**Material supplied**
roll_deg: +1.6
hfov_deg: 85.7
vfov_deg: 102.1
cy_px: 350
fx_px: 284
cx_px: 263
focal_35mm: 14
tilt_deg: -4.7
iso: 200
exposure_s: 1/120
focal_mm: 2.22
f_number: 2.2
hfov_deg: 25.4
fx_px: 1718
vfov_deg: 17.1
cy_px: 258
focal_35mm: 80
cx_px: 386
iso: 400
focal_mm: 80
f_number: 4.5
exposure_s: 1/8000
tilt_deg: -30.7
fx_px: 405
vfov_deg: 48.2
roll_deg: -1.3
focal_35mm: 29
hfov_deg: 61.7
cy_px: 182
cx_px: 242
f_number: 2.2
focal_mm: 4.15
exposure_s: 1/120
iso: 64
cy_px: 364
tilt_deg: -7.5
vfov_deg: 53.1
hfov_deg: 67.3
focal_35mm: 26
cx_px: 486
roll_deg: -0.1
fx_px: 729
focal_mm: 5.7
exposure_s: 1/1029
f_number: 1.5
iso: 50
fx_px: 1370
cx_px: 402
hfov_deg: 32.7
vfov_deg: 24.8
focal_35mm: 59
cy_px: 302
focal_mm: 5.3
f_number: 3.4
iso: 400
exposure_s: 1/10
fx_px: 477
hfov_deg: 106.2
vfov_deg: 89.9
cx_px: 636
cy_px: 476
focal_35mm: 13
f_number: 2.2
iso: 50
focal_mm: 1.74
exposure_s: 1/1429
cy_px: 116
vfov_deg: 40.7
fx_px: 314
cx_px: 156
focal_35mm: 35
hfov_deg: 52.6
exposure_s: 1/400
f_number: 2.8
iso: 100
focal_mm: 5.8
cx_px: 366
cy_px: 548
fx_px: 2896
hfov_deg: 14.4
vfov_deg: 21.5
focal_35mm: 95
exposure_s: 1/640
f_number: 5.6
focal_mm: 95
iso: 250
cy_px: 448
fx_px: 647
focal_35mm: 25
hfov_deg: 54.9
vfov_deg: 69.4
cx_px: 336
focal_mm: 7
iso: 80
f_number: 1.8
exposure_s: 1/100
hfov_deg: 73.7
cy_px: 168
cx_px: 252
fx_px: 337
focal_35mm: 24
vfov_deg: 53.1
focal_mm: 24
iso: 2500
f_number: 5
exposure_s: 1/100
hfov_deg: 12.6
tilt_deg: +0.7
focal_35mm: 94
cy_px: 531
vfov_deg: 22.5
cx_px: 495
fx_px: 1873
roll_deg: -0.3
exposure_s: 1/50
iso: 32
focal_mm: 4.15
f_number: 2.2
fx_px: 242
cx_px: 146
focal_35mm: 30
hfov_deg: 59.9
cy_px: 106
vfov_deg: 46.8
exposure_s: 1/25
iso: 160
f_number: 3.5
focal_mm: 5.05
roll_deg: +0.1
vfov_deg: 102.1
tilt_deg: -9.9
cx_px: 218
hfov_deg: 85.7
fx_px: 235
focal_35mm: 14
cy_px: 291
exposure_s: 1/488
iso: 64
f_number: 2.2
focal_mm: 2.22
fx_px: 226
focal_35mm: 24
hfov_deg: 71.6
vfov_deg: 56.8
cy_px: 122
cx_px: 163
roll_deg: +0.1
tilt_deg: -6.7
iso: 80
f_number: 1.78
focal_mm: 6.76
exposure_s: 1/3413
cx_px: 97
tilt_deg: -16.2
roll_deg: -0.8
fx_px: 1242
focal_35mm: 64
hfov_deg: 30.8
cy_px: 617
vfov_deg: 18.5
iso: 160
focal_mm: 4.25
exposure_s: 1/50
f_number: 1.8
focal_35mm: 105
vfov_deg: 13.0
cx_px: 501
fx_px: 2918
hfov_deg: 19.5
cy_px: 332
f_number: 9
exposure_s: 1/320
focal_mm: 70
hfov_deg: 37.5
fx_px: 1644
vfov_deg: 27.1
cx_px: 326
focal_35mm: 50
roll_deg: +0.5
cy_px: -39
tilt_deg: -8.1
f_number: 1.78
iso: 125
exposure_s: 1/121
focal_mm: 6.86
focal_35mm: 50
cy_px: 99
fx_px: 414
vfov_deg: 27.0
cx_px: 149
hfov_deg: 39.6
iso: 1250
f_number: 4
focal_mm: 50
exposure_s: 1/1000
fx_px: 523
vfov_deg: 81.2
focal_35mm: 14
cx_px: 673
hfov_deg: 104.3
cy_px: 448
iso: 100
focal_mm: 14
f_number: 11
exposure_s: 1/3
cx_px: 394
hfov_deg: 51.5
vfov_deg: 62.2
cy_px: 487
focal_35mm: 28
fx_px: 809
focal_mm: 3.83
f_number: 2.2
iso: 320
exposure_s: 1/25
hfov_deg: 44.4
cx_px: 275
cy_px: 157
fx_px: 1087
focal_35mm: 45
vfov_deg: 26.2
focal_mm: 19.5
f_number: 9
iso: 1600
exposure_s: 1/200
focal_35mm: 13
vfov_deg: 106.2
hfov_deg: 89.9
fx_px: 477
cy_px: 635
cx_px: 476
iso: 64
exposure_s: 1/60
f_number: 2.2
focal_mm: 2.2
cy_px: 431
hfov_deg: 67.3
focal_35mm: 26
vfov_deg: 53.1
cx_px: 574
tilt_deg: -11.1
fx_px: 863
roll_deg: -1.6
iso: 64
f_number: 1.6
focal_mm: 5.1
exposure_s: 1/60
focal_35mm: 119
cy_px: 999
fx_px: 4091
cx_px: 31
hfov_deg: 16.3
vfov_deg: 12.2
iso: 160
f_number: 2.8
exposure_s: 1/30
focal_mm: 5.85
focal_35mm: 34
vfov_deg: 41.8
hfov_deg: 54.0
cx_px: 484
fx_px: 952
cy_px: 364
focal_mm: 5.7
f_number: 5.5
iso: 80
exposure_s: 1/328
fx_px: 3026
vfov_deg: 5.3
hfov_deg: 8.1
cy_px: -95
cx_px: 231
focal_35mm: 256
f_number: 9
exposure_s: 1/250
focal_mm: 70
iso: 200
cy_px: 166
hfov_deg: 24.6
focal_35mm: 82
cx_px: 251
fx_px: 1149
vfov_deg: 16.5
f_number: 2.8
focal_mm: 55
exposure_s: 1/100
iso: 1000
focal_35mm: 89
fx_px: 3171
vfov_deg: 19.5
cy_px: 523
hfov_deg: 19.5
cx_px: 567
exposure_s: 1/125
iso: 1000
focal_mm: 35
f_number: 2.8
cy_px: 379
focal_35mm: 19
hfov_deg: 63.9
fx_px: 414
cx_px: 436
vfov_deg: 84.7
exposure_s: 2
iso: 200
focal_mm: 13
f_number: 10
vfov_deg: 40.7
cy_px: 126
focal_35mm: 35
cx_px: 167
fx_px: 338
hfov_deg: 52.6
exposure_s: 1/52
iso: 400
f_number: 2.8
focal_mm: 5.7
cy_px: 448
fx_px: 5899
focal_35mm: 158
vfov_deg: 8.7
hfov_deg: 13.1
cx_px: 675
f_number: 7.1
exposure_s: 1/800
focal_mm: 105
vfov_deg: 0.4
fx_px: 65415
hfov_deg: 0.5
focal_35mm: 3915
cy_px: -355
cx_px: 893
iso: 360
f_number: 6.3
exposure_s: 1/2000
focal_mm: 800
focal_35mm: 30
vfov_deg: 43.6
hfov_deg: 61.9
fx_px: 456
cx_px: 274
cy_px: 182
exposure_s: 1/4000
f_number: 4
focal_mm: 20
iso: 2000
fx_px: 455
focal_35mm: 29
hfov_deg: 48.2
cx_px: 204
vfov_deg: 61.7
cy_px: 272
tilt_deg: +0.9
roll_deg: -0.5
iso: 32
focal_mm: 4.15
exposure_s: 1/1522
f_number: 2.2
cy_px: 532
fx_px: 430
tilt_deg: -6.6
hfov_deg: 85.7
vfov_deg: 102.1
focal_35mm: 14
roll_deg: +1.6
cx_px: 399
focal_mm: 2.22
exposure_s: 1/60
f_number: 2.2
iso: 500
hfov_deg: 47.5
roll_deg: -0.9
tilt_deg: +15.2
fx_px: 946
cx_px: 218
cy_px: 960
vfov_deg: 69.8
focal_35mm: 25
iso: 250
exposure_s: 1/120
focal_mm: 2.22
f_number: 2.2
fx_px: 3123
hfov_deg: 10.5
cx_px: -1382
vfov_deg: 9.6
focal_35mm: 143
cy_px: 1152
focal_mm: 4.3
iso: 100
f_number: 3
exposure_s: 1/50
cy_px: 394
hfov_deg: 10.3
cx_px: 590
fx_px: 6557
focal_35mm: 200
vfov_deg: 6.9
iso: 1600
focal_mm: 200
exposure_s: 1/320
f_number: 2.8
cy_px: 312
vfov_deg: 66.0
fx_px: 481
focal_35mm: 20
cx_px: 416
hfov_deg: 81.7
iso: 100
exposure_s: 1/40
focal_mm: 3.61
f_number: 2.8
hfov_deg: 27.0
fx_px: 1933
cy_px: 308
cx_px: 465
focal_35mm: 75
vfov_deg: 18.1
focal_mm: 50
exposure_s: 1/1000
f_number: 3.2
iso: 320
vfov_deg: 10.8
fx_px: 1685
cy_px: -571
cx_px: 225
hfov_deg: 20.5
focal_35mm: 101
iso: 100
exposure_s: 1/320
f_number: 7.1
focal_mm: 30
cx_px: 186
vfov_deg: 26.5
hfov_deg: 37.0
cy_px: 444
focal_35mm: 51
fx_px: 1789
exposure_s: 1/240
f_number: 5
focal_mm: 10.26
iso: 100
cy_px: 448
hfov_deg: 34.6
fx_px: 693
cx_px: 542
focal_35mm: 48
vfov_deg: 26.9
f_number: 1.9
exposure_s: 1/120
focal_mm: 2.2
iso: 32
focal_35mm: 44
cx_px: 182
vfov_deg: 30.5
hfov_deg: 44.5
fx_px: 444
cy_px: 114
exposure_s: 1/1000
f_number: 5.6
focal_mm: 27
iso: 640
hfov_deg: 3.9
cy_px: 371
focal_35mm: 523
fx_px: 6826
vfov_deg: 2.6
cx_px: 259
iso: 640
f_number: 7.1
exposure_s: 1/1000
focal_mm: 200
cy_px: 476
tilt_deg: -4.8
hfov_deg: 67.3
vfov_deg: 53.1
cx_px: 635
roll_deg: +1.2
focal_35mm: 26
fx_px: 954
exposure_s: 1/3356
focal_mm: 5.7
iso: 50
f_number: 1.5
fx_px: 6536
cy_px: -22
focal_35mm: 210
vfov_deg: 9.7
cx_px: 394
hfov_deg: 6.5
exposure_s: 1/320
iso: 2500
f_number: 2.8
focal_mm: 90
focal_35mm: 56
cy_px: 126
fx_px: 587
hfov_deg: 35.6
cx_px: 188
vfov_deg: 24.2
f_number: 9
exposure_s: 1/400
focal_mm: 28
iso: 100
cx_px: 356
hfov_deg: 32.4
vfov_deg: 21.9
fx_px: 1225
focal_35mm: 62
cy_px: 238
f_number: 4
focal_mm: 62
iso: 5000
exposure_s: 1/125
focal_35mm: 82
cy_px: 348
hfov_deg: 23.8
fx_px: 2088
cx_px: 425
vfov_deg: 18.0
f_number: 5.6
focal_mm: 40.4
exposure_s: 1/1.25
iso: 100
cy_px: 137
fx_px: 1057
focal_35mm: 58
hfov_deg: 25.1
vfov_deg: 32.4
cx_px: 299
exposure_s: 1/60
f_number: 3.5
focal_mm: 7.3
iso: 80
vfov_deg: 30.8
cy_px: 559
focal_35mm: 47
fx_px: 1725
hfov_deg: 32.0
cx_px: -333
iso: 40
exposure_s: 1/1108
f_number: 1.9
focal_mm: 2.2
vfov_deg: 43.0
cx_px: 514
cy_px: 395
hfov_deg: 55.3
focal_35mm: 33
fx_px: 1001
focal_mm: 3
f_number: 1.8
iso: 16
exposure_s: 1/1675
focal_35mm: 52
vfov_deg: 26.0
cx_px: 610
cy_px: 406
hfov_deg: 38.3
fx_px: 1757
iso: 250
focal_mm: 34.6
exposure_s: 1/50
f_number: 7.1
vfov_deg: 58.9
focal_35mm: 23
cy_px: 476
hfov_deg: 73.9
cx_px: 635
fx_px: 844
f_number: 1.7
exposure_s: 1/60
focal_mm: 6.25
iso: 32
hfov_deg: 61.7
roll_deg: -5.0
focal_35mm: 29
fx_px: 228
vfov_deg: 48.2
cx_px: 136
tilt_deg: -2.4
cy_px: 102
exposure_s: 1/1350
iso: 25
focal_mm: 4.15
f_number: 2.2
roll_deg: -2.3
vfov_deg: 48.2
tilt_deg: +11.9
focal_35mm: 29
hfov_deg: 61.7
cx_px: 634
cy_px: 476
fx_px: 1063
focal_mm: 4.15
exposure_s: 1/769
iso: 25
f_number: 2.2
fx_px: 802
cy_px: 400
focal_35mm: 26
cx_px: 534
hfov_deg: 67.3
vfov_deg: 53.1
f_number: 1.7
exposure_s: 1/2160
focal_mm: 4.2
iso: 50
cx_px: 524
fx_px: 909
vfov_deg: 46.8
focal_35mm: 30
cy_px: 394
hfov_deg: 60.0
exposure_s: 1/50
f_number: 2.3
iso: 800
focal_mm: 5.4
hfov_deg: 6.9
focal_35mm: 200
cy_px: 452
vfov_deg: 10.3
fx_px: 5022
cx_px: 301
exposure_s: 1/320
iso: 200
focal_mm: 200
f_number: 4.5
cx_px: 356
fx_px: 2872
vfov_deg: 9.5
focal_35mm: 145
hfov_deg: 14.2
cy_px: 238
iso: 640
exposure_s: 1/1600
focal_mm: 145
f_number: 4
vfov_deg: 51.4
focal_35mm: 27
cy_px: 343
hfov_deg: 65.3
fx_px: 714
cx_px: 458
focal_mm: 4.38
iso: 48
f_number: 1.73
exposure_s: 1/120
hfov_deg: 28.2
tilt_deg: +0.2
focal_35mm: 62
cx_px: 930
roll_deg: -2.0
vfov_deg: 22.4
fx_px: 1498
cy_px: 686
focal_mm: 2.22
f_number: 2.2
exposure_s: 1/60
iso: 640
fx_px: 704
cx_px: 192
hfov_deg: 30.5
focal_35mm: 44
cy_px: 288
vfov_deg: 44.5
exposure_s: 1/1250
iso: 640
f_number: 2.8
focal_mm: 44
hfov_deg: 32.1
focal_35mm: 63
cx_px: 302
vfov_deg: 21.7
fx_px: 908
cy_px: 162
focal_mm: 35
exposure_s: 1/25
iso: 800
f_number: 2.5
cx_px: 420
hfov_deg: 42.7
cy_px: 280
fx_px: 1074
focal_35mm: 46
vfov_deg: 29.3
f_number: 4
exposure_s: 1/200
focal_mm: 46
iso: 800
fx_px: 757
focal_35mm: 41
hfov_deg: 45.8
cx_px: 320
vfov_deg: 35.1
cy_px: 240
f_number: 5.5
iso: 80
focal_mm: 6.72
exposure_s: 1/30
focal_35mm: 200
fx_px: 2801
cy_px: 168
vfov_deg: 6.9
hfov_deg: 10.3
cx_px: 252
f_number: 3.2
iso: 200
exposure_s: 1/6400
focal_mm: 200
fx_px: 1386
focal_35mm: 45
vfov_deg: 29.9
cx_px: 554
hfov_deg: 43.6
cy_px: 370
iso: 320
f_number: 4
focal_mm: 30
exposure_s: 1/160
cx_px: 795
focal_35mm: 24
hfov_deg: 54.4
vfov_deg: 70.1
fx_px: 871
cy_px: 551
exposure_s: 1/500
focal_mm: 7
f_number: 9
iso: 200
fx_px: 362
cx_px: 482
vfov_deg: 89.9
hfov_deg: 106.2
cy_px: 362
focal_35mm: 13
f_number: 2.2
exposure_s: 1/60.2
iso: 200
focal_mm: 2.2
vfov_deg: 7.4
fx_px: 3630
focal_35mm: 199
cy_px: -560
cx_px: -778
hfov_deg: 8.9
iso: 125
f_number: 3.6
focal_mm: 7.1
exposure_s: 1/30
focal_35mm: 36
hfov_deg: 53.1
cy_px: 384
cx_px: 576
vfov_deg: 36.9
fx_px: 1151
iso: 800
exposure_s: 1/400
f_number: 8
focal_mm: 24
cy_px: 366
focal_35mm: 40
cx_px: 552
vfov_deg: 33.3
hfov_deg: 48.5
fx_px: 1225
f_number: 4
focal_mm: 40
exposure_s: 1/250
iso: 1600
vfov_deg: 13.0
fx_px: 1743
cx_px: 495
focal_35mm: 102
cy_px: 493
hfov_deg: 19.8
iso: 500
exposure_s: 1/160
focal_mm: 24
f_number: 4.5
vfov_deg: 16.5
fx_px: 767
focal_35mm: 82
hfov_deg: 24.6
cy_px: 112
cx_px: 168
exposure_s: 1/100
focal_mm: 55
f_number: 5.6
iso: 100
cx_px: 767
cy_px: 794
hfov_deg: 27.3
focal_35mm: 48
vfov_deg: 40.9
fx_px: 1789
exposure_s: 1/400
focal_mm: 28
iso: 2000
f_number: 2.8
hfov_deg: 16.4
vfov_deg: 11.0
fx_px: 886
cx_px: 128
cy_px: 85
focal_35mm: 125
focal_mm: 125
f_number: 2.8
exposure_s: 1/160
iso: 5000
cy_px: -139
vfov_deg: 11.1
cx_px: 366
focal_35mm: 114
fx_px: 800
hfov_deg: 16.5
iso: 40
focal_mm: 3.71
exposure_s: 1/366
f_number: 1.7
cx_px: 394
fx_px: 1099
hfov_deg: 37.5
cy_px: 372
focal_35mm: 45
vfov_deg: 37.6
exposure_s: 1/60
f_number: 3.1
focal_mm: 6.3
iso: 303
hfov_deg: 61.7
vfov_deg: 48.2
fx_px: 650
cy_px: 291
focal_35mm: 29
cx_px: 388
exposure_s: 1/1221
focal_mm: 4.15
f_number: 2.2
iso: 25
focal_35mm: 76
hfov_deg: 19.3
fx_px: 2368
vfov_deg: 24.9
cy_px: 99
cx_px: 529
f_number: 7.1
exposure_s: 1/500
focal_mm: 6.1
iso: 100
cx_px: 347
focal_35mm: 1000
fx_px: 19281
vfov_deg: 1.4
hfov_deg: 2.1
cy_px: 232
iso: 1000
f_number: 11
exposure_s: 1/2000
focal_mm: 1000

**Directions**
Quote only the stretch of lines that starts the data above and ends with the line containing "tilt_deg: -9.9", both included.

**Response below**
roll_deg: +1.6
hfov_deg: 85.7
vfov_deg: 102.1
cy_px: 350
fx_px: 284
cx_px: 263
focal_35mm: 14
tilt_deg: -4.7
iso: 200
exposure_s: 1/120
focal_mm: 2.22
f_number: 2.2
hfov_deg: 25.4
fx_px: 1718
vfov_deg: 17.1
cy_px: 258
focal_35mm: 80
cx_px: 386
iso: 400
focal_mm: 80
f_number: 4.5
exposure_s: 1/8000
tilt_deg: -30.7
fx_px: 405
vfov_deg: 48.2
roll_deg: -1.3
focal_35mm: 29
hfov_deg: 61.7
cy_px: 182
cx_px: 242
f_number: 2.2
focal_mm: 4.15
exposure_s: 1/120
iso: 64
cy_px: 364
tilt_deg: -7.5
vfov_deg: 53.1
hfov_deg: 67.3
focal_35mm: 26
cx_px: 486
roll_deg: -0.1
fx_px: 729
focal_mm: 5.7
exposure_s: 1/1029
f_number: 1.5
iso: 50
fx_px: 1370
cx_px: 402
hfov_deg: 32.7
vfov_deg: 24.8
focal_35mm: 59
cy_px: 302
focal_mm: 5.3
f_number: 3.4
iso: 400
exposure_s: 1/10
fx_px: 477
hfov_deg: 106.2
vfov_deg: 89.9
cx_px: 636
cy_px: 476
focal_35mm: 13
f_number: 2.2
iso: 50
focal_mm: 1.74
exposure_s: 1/1429
cy_px: 116
vfov_deg: 40.7
fx_px: 314
cx_px: 156
focal_35mm: 35
hfov_deg: 52.6
exposure_s: 1/400
f_number: 2.8
iso: 100
focal_mm: 5.8
cx_px: 366
cy_px: 548
fx_px: 2896
hfov_deg: 14.4
vfov_deg: 21.5
focal_35mm: 95
exposure_s: 1/640
f_number: 5.6
focal_mm: 95
iso: 250
cy_px: 448
fx_px: 647
focal_35mm: 25
hfov_deg: 54.9
vfov_deg: 69.4
cx_px: 336
focal_mm: 7
iso: 80
f_number: 1.8
exposure_s: 1/100
hfov_deg: 73.7
cy_px: 168
cx_px: 252
fx_px: 337
focal_35mm: 24
vfov_deg: 53.1
focal_mm: 24
iso: 2500
f_number: 5
exposure_s: 1/100
hfov_deg: 12.6
tilt_deg: +0.7
focal_35mm: 94
cy_px: 531
vfov_deg: 22.5
cx_px: 495
fx_px: 1873
roll_deg: -0.3
exposure_s: 1/50
iso: 32
focal_mm: 4.15
f_number: 2.2
fx_px: 242
cx_px: 146
focal_35mm: 30
hfov_deg: 59.9
cy_px: 106
vfov_deg: 46.8
exposure_s: 1/25
iso: 160
f_number: 3.5
focal_mm: 5.05
roll_deg: +0.1
vfov_deg: 102.1
tilt_deg: -9.9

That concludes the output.